Although online privacy is a thing of the past,
you should be careful with your personal data

The existing EU regulation on personal data protection has been in force for the last 21 years. However, 2018 will see the implementation of a new regulation, which will regulate the area of personal data in a more contemporary manner. Nowadays, the technology can identify an individual directly or indirectly. The companies, which strive to know everything about their customers, also carry great responsibility for the possession of personal data in case of their abuse.

Originally published in Monitor, January 2017
Translated into English

Imagine you are at work on a Friday at 4 pm. Most of the employees have already left the office for an extended weekend due to the national holiday on Monday and your company has just been hacked. The General Data Protection Regulation (GDPR), which will be introduced for European Union Member States in May 2018, states that companies must issue detailed reports for authorities, prosecution authorities, and potential affected customers/users on any hackings, thefts, or abuse of personal data. To do so they have 72 hours regardless of weekends or national holidays. The price for non-compliance with the provisions of the mentioned Regulation is known – the fine for the company amounts to 4 percent of its (global) turnover or 20 million euros (depending on which one is higher). Can you afford that? What about the loss of reputation followed by the loss of clients?

In the mentioned three days or 72 hours, the company that was affected by theft or abuse of data, is in for a lot of work. In this digital era, it is important to be ready for a scenario like that, as this may happen to anyone and all companies may be targets of financially motivated hackers. To ensure the compliance with the GDPR, the company needs to be adequately organised and equipped. It must be able to provide the authorities with immediate information on what customer data they keep, where and how (including the backup copies). They also need to provide adequate permissions to keep this data.

The upcoming European regulation has a clear goal: to protect user privacy and integrity of customers’ personal data collected by companies in different ways. In this case, lawmakers in Brussels closely collaborated with experts, as the General Data Protection Regulation clearly defines the data and information which could be used by companies to identify customers, such as IP address, location data, and different social, economic, and/or cultural indicators.
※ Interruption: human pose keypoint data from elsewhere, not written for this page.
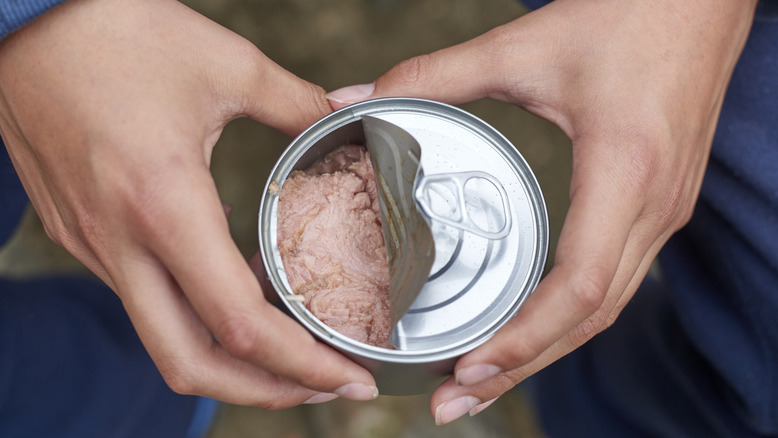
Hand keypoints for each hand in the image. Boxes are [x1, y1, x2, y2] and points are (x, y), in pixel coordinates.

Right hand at [0, 0, 376, 406]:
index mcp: (164, 206)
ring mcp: (92, 245)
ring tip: (294, 345)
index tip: (349, 377)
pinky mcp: (78, 234)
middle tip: (326, 386)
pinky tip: (237, 289)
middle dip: (266, 391)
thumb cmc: (116, 31)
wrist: (23, 17)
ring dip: (232, 357)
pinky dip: (196, 315)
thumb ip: (297, 103)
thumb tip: (346, 117)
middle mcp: (121, 244)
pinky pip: (142, 300)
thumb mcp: (226, 64)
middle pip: (191, 365)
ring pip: (164, 338)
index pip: (240, 324)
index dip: (304, 365)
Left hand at [327, 0, 756, 422]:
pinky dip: (568, 319)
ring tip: (482, 382)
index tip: (468, 368)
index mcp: (626, 171)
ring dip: (545, 352)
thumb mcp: (526, 45)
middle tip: (453, 402)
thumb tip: (355, 99)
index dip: (524, 337)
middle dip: (522, 366)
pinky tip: (529, 330)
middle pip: (590, 319)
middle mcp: (655, 207)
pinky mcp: (659, 205)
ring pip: (605, 310)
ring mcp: (665, 212)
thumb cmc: (628, 16)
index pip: (580, 286)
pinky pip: (616, 281)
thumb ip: (436, 74)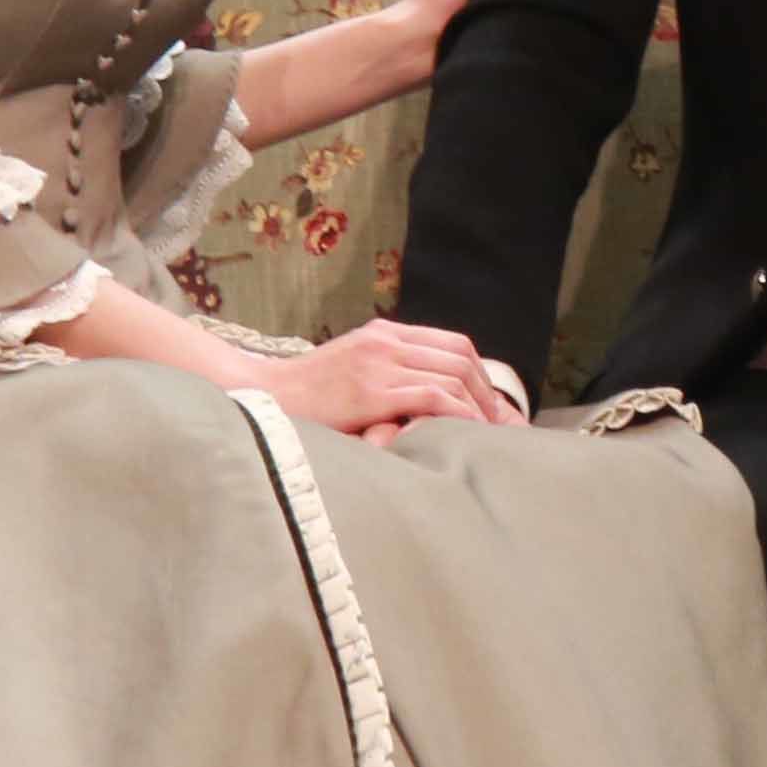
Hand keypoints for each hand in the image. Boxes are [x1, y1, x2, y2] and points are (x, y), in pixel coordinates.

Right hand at [251, 318, 518, 449]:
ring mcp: (380, 364)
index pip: (452, 343)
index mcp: (384, 333)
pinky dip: (459, 413)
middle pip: (460, 356)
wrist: (265, 396)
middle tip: (501, 423)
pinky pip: (433, 396)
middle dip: (488, 391)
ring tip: (490, 433)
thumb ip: (385, 370)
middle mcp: (386, 341)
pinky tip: (468, 432)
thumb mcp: (351, 367)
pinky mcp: (372, 392)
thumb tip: (424, 394)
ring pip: (452, 374)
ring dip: (479, 405)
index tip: (491, 404)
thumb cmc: (306, 393)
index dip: (480, 374)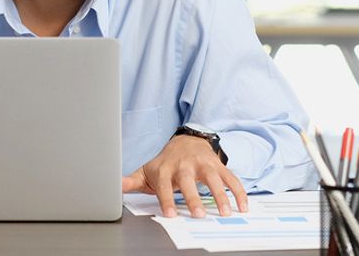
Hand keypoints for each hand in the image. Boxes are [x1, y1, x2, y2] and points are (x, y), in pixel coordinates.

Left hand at [121, 135, 247, 218]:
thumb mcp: (147, 171)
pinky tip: (243, 206)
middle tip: (199, 216)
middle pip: (189, 181)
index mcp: (166, 169)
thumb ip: (132, 181)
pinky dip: (238, 191)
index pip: (164, 186)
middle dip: (193, 198)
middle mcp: (185, 165)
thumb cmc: (165, 163)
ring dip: (220, 195)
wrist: (185, 141)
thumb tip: (115, 187)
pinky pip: (230, 178)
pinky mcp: (218, 165)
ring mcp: (203, 164)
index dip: (167, 200)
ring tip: (226, 213)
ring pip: (213, 178)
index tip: (171, 215)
At the same time, the individuals obtain the right to know exactly where and why their data is kept and processed. Furthermore, they will also be entitled to limit further processing of their data and delete older (historical) data. Ensuring the compliance of their operations with the new Regulation will for many companies prove to be a demanding and expensive task, as they might keep customer data in different systems, whereby removing the data from one system does not automatically remove them from the other or from the database. In addition, the companies face many challenges in the field of business analytics, as they will have to deal with various requests from their users. Some data will have to be made anonymous (meaning that personal data will have to be removed), others equipped with pseudonyms (meaning that personal data will have to be substituted), some encrypted, etc. The GDPR will enter in force in a year and a half. This might seem like a long time to ensure the compliance with the regulation, but companies that practice this already know that there are many challenges ahead.

Why will ensuring the compliance with the GDPR be so demanding? Mainly because its implementation will require the collaboration of all key actors, such as IT, security, lawyers, technical managers, etc.